TASK INSTRUCTIONS:
Count how many lines of the material contain the string "Please", then give that number and nothing more.

DATA FOR THIS EXERCISE:
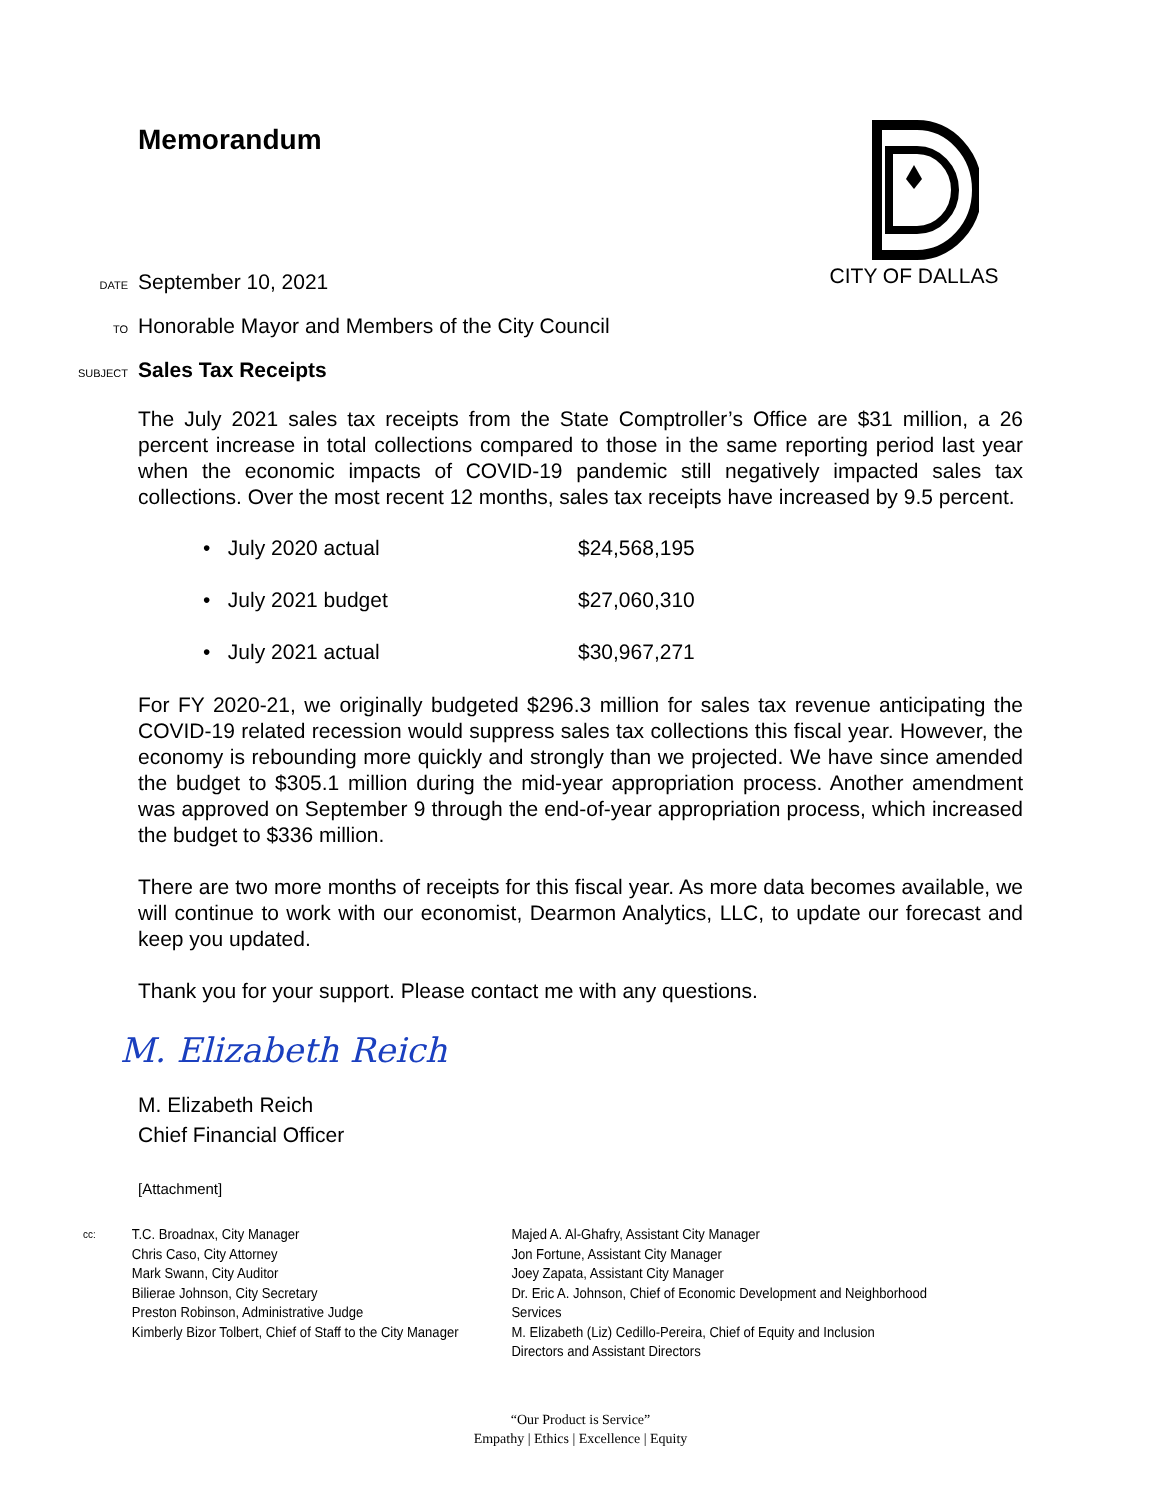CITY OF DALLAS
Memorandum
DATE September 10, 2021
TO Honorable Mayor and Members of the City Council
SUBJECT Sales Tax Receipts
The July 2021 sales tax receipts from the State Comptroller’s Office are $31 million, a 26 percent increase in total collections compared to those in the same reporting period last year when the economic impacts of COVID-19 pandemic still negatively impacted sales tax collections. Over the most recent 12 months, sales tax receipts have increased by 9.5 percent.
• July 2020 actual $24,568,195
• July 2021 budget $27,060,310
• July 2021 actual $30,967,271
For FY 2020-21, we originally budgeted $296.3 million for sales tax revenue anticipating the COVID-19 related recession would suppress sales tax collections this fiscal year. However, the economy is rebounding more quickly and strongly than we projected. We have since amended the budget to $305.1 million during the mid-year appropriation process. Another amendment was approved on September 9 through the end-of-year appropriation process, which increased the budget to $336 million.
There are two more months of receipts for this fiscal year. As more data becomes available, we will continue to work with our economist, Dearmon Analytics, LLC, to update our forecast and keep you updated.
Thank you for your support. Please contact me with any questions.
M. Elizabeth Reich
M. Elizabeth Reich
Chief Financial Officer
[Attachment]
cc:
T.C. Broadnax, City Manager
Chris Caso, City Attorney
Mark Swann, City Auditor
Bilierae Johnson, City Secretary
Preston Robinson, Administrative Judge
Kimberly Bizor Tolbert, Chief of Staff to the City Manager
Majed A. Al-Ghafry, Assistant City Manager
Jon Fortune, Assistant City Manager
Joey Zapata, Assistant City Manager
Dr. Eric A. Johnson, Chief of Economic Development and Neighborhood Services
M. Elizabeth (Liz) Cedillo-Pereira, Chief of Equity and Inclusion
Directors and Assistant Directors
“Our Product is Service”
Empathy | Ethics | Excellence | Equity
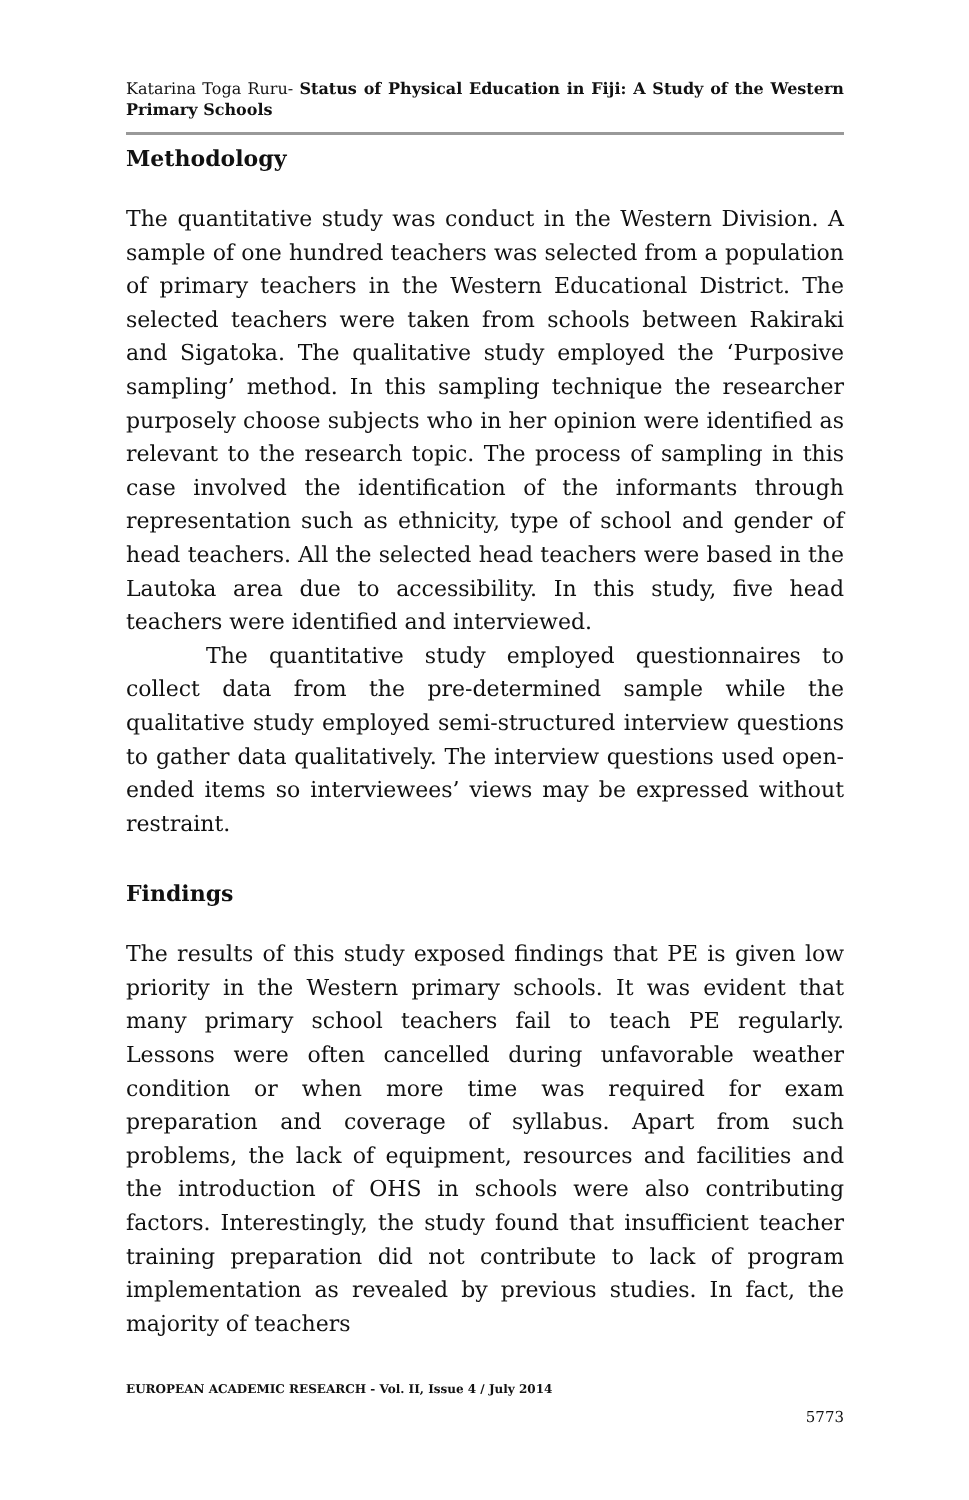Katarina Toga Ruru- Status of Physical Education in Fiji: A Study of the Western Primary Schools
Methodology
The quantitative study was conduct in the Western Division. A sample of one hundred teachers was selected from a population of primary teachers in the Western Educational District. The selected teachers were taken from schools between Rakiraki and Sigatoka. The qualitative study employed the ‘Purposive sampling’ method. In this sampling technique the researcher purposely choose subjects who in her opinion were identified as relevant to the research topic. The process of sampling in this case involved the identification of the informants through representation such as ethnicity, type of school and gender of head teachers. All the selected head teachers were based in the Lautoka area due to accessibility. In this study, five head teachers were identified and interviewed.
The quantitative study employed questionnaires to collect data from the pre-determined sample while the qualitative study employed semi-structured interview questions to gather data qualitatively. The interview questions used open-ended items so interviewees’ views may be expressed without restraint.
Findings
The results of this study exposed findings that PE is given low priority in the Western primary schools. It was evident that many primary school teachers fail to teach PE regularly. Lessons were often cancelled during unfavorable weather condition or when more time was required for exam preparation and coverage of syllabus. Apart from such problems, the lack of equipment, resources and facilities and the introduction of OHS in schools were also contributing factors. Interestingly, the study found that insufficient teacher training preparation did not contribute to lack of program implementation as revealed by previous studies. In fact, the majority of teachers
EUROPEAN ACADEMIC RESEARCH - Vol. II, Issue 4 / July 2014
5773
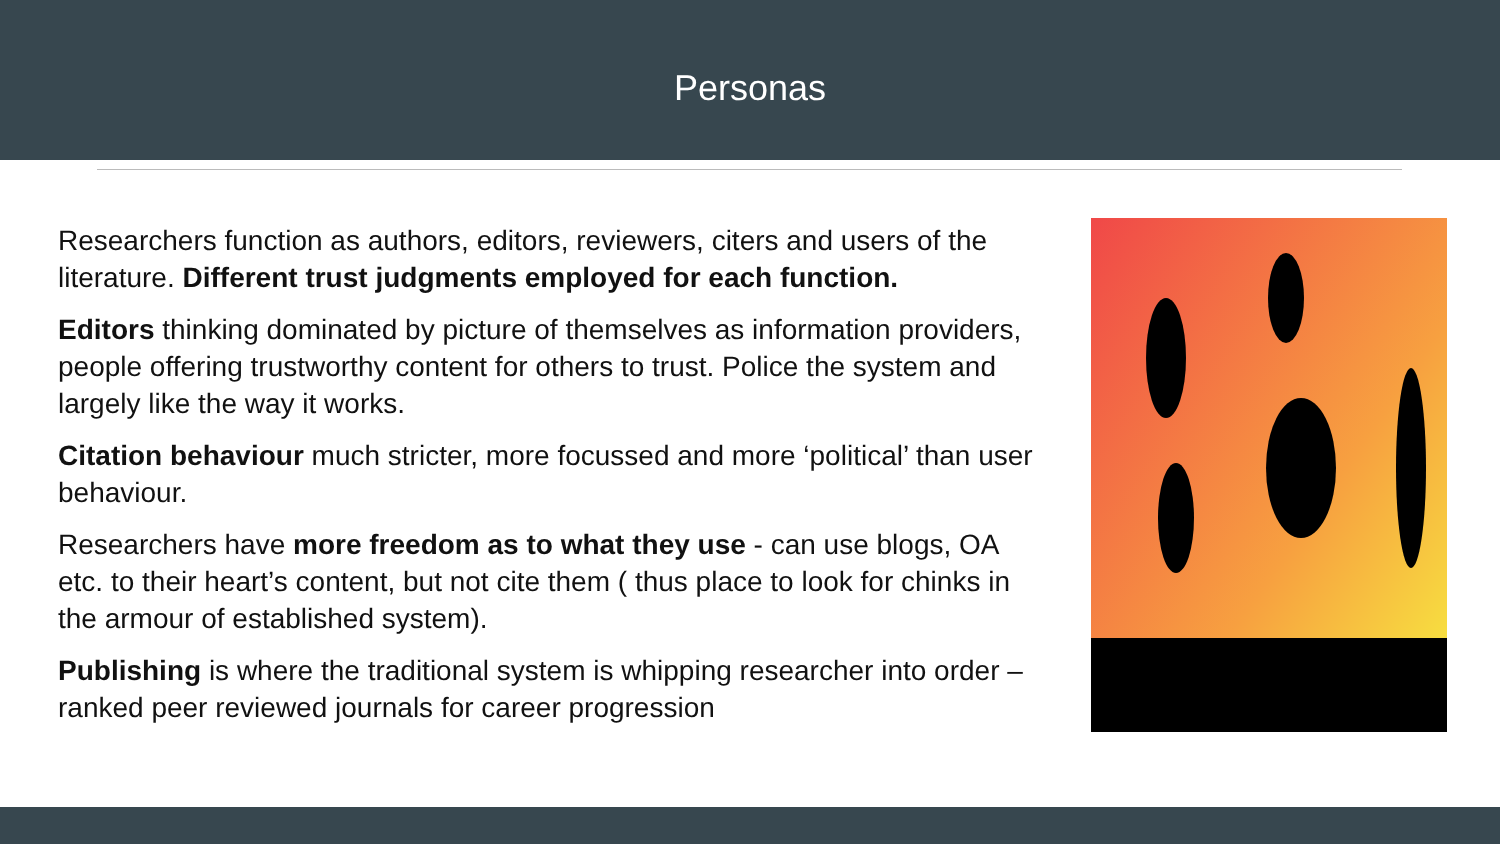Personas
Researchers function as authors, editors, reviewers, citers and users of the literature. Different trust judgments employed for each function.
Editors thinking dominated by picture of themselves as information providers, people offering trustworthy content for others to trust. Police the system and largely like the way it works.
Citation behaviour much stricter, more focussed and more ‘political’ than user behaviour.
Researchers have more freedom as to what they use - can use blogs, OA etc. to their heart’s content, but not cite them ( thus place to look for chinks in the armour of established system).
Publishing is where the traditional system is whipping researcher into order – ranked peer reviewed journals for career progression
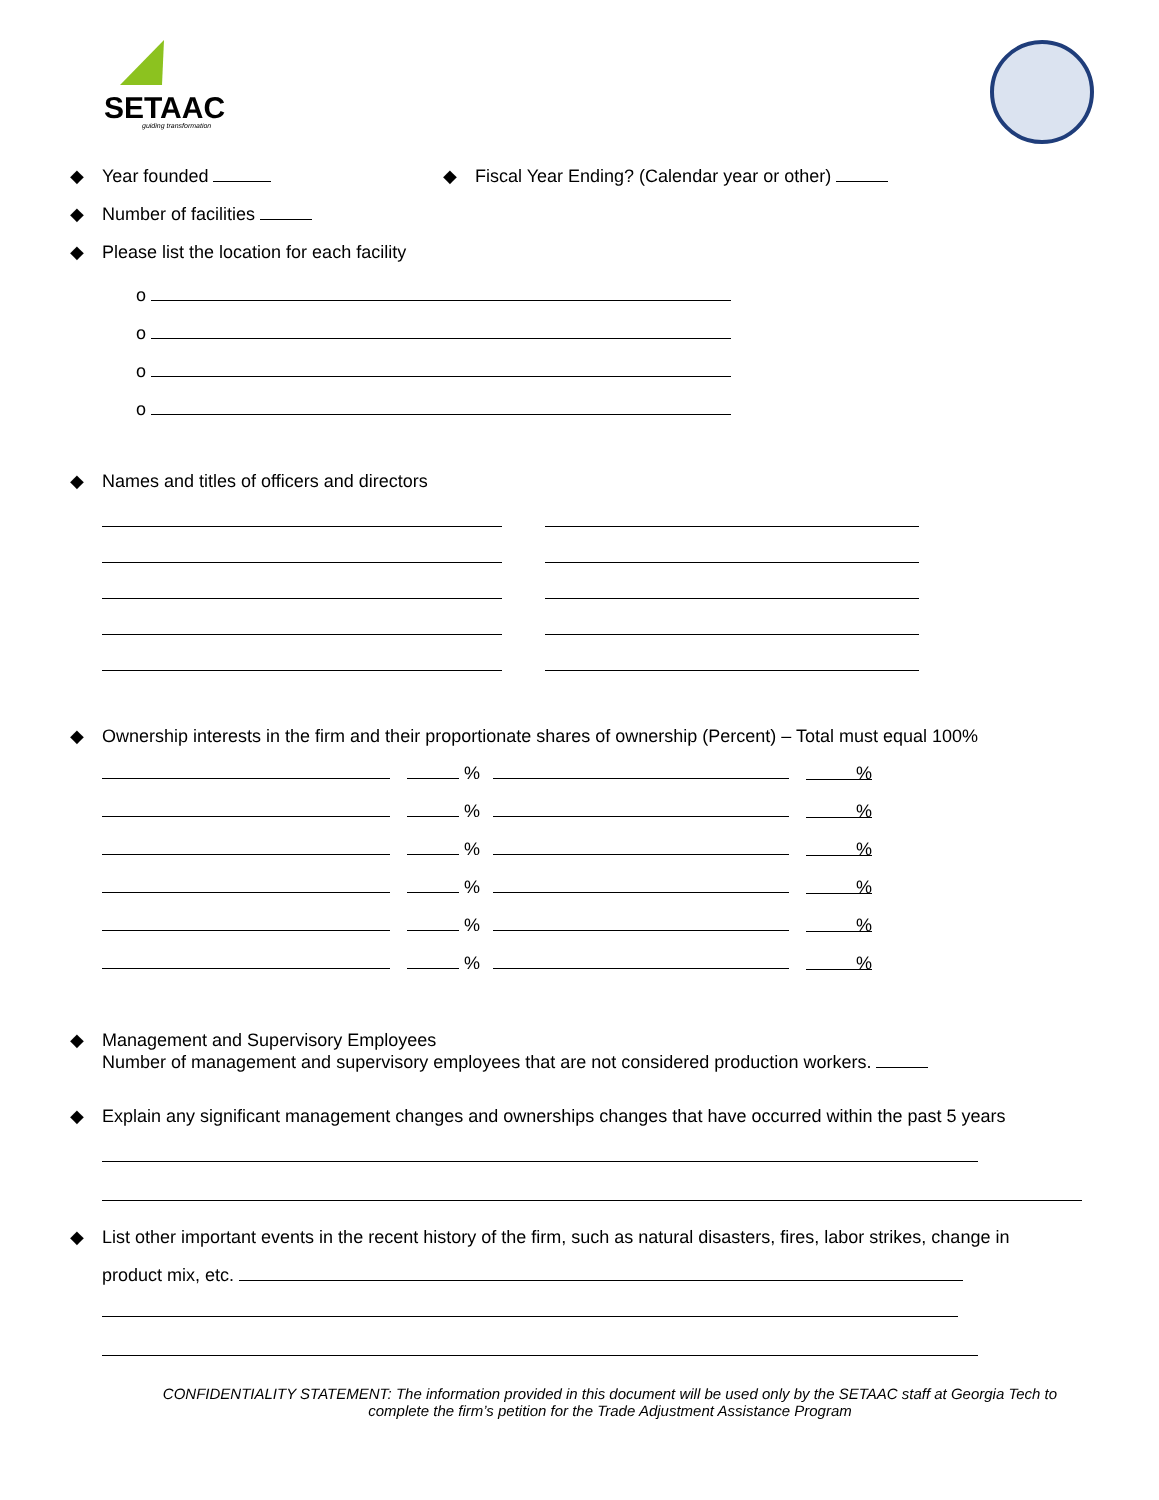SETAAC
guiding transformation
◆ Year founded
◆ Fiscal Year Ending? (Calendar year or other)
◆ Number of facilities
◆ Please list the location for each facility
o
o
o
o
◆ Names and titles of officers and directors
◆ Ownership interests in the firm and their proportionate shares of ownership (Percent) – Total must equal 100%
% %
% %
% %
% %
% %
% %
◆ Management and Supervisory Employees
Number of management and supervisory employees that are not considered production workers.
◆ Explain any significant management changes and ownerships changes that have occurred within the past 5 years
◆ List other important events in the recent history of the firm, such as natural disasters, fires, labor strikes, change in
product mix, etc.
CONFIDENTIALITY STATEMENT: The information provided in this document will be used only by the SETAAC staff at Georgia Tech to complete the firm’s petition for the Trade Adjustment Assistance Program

PROBLEM SOLUTION:
2